= Vladimir Grahovac =

Serbian politician

Vladimir Grahovac (Владимир Граховац born 1975) is a politician in Serbia. He has served in the National Assembly of Serbia since 2020 as a member of the Serbian Progressive Party.

==Early life and private career==
Grahovac was born in Subotica, Vojvodina, in what was then the Socialist Republic of Serbia in the Socialist Federal Republic of Yugoslavia. He is an economic technician and is the secretary of MZ Centar III in the community.

==Politician==
===Municipal politics===
Grahovac has been a candidate for the Subotica municipal assembly on three occasions. He was originally a member of the Democratic Party of Serbia and, while still a student, appeared in the third position on the party's electoral list in the 2004 Serbian local elections. The list narrowly fell below the electoral threshold to win representation in the assembly.

The Democratic Party of Serbia contested the 2012 Serbian local elections in Subotica in an alliance with the far-right Serbian Radical Party and the Serbian Democratic Party. Grahovac received the forty-sixth position on the coalition's list. The list won six mandates, and he was not returned.
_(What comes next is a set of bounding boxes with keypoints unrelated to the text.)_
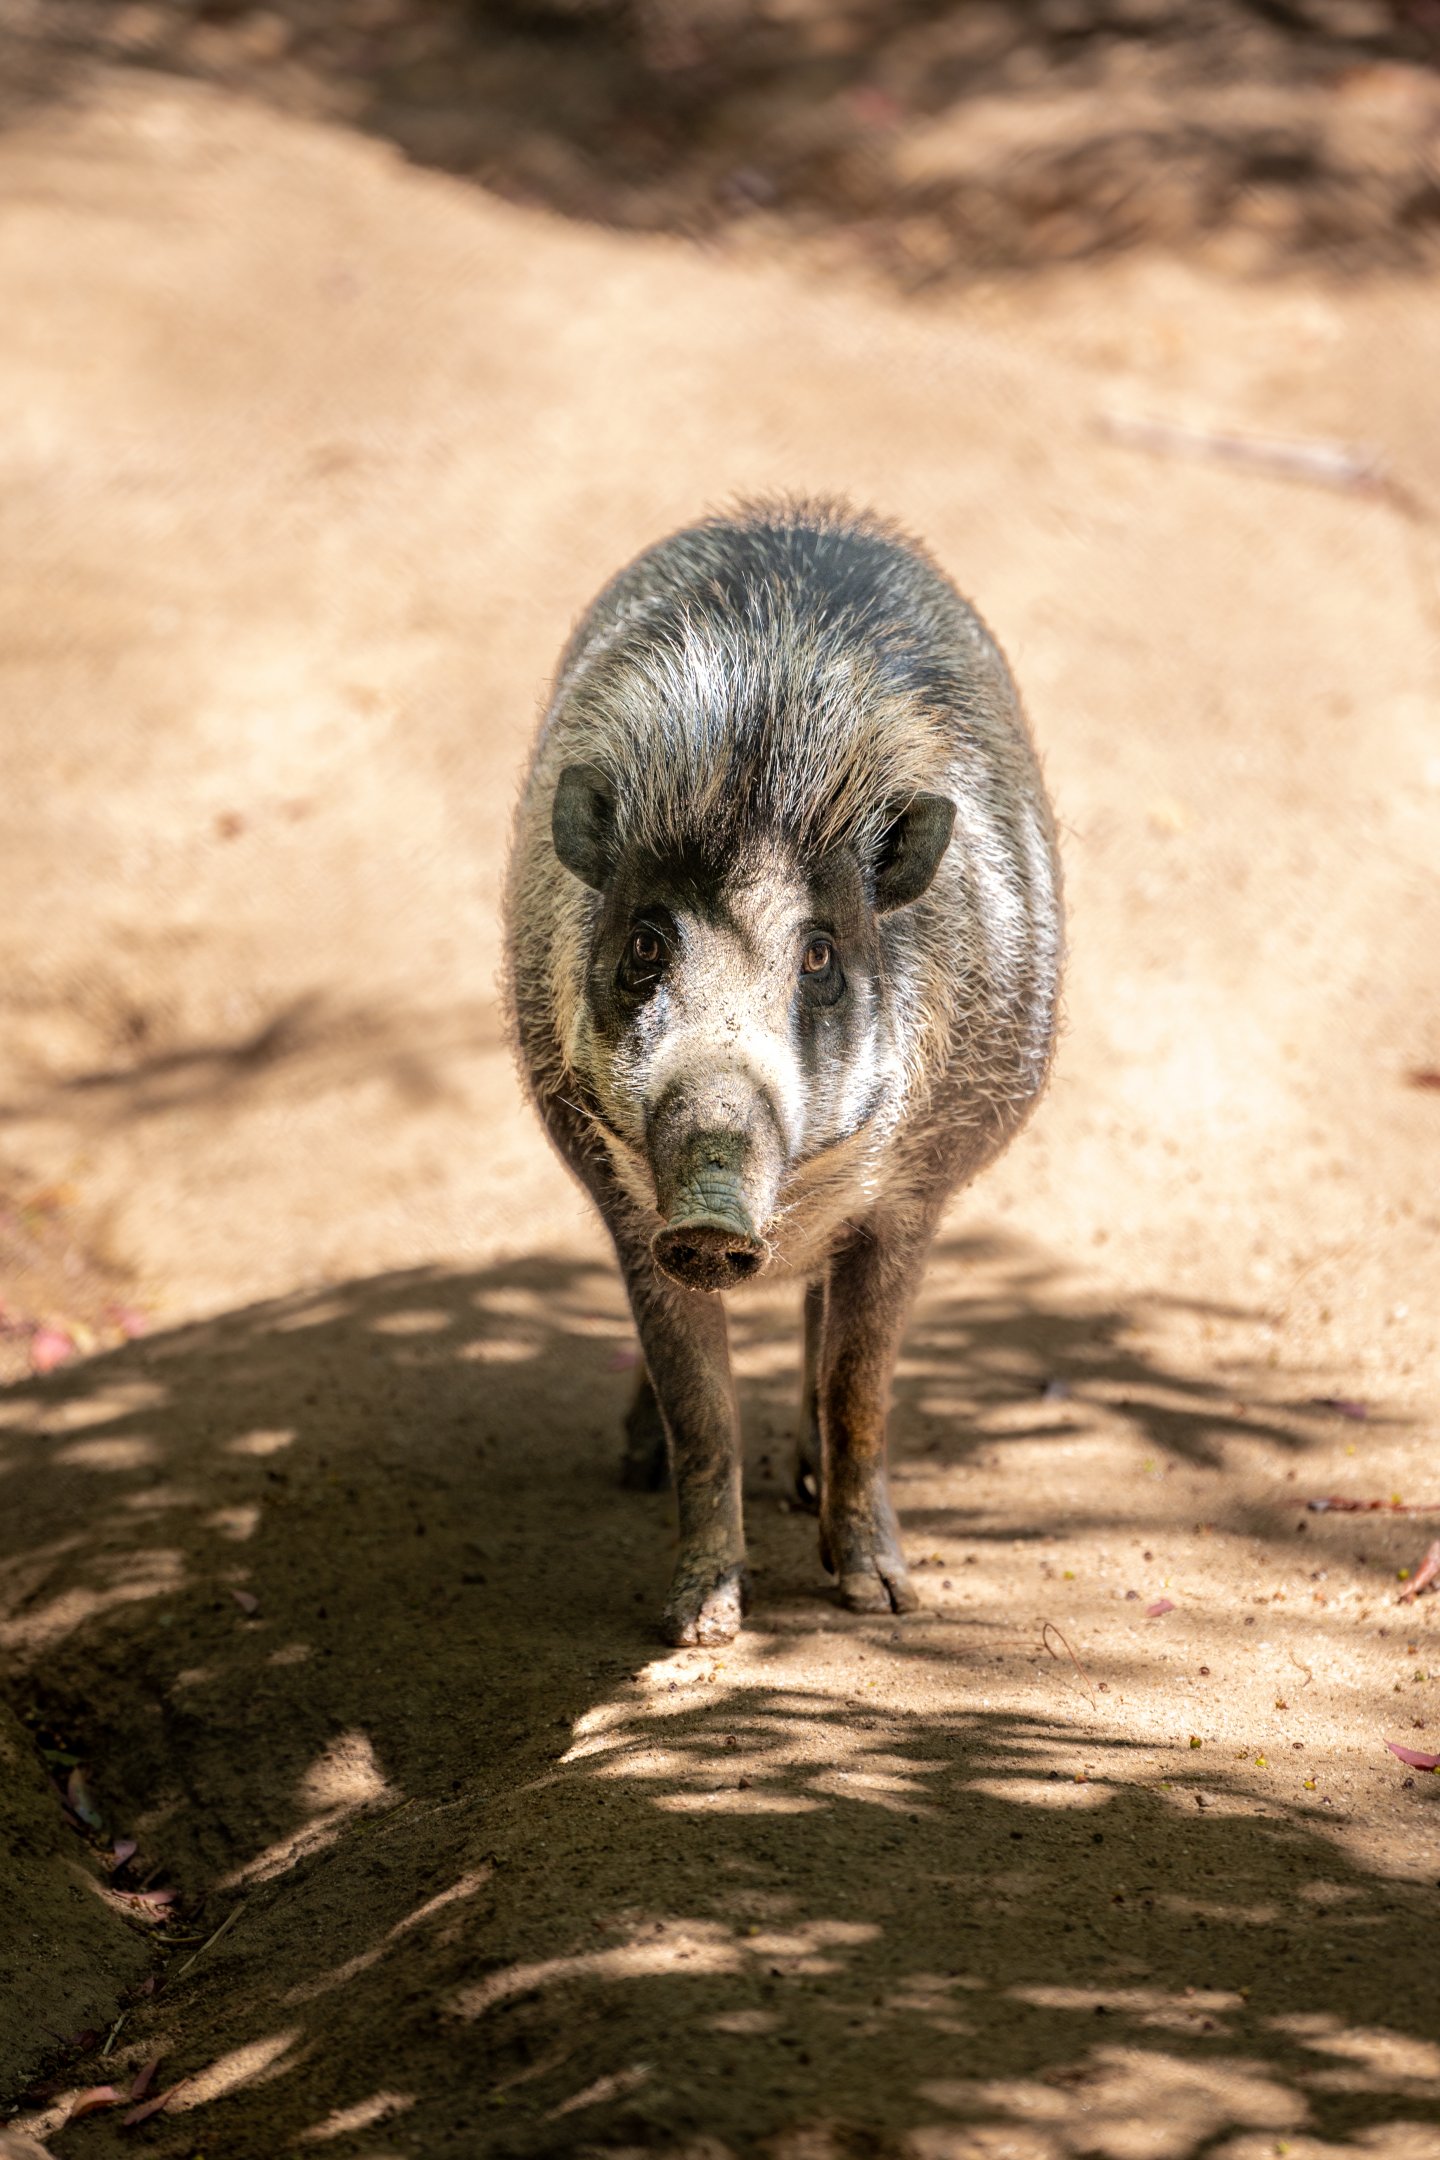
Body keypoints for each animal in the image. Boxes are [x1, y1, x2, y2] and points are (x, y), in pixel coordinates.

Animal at [503, 499, 1062, 1646]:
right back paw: (633, 1466)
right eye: (644, 945)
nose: (712, 1222)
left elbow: (860, 1384)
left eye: (818, 957)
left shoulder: (911, 1200)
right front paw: (699, 1626)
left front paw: (882, 1600)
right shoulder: (630, 1213)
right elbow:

He later left the Democratic Party of Serbia to join the Progressive Party, receiving the fortieth position on the party's list in the 2016 local elections. The list won thirty-one seats, and he was again not elected.

===Parliamentarian===
Grahovac was given the 188th position on the Progressive Party's Aleksandar Vučić — For Our Children list for the 2020 Serbian parliamentary election and was elected when the list won a landslide majority with exactly 188 out of 250 mandates. He is a member of the committee on labour, social issues, social inclusion, and poverty reduction; a deputy member of the environmental protection committee and the committee on human and minority rights and gender equality; and a member of the parliamentary friendship groups with China, Hungary, Mexico, Moldova, Morocco, the Philippines, Portugal, Slovenia, and Turkey.